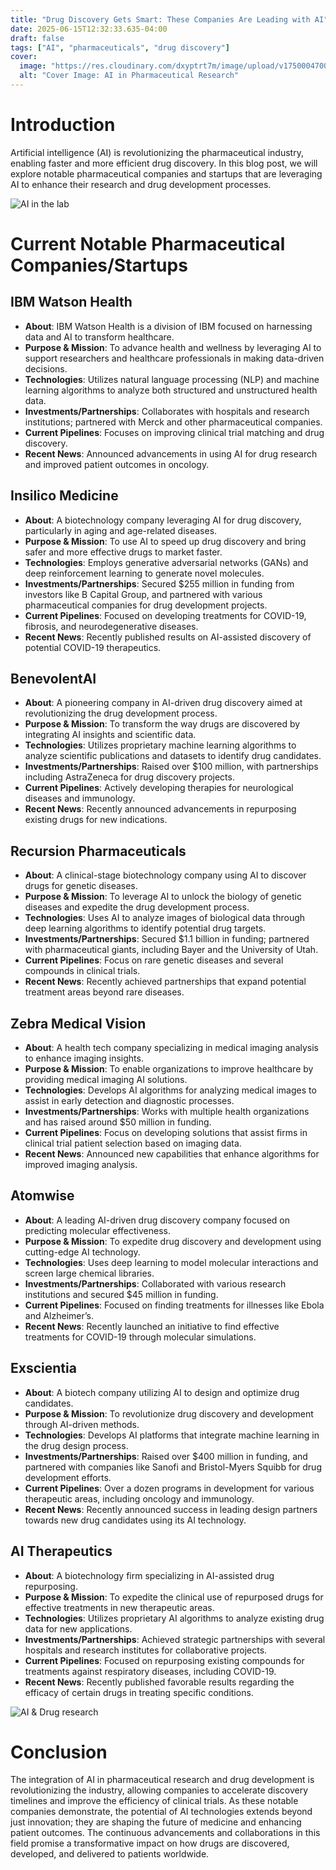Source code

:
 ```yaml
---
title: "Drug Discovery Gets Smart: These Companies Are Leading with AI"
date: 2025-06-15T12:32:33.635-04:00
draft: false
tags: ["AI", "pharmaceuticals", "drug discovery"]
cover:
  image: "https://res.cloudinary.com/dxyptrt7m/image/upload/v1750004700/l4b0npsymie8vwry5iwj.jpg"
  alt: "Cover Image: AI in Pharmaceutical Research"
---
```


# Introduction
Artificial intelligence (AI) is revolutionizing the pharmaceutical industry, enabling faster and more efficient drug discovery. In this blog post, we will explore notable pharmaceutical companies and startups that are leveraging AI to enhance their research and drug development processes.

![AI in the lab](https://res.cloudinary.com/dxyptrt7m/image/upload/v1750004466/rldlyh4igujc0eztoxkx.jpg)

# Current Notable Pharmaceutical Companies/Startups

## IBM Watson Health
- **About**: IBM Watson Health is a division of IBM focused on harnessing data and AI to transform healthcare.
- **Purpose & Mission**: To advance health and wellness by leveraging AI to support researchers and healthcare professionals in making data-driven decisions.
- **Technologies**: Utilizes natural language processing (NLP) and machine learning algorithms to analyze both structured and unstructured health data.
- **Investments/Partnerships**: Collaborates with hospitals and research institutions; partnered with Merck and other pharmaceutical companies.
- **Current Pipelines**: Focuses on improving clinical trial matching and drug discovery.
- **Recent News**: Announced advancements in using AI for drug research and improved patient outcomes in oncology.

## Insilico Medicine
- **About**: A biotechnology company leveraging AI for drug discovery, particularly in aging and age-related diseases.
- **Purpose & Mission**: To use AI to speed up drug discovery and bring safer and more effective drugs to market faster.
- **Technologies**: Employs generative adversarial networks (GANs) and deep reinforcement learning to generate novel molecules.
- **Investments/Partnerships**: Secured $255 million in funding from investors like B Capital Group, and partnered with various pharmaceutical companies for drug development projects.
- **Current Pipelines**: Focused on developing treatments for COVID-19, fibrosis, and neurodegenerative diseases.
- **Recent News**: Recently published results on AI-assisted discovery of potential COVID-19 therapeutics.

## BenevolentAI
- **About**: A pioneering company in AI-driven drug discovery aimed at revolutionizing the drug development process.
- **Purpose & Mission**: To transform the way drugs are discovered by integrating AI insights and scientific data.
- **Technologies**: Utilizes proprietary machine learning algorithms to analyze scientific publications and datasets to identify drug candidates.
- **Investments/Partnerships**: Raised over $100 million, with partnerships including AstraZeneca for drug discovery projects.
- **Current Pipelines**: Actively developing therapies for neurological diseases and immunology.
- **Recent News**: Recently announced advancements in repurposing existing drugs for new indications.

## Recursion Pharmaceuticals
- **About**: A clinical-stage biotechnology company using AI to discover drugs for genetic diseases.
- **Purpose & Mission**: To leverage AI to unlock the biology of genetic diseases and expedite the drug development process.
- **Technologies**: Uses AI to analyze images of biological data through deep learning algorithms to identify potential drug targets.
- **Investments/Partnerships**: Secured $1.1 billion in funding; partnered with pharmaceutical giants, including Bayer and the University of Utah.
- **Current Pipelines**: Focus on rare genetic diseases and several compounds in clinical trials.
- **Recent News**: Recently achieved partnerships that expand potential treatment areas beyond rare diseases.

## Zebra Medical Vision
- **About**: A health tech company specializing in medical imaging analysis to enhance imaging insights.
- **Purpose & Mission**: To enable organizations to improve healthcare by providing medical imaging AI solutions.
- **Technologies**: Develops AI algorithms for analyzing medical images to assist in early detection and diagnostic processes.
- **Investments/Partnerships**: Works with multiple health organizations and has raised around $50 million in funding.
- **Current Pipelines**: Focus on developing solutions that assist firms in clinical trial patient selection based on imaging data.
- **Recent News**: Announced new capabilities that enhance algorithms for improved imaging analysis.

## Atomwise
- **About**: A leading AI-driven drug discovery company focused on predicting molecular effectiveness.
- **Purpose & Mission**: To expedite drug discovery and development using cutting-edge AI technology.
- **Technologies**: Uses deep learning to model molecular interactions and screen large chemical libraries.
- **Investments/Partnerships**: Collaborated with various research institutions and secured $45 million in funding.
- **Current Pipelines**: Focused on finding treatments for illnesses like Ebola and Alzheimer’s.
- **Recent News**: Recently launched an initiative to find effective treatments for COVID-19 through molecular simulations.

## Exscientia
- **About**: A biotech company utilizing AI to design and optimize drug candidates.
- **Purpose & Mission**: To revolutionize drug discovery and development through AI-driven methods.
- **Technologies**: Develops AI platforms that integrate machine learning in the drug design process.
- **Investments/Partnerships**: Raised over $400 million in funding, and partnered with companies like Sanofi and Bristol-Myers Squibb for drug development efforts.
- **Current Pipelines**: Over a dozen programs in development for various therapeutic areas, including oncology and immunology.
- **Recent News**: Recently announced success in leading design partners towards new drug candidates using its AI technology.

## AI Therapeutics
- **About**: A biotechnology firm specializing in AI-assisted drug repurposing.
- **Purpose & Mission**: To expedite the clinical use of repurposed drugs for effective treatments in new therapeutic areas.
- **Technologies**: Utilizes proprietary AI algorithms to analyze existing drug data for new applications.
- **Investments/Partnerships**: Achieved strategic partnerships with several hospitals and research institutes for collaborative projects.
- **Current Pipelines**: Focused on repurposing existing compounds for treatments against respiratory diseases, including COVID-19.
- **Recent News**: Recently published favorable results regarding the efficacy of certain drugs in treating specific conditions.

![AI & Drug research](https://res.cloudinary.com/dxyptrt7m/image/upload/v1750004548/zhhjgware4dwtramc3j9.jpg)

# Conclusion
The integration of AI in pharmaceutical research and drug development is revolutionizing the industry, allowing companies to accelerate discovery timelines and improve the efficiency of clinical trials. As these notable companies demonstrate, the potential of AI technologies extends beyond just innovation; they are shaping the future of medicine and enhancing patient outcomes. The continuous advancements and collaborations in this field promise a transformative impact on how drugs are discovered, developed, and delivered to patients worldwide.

◇ ◇ ◇

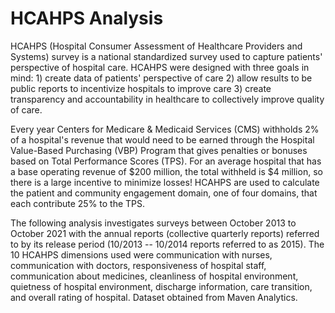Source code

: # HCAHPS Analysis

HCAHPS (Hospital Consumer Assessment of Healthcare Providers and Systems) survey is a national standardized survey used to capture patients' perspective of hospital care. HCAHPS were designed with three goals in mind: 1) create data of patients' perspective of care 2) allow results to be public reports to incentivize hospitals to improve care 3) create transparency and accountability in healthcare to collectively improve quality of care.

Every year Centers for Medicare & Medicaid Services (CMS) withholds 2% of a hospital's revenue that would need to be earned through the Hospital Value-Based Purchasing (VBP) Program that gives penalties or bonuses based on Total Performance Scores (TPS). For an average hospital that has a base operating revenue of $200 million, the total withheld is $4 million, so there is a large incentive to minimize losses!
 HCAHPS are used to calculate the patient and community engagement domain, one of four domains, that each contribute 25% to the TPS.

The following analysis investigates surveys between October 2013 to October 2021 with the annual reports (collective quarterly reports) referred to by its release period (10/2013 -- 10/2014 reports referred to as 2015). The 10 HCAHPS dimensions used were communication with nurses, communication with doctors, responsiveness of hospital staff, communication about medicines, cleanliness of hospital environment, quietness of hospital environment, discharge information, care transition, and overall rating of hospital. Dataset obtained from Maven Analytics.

◇ ◇ ◇

◆ **Problem to solve**
Look through the entries above. Copy out every line holding the word "proprietary".

◆ **Solution for this exercise**
- **Technologies**: Utilizes proprietary machine learning algorithms to analyze scientific publications and datasets to identify drug candidates.
- **Technologies**: Utilizes proprietary AI algorithms to analyze existing drug data for new applications.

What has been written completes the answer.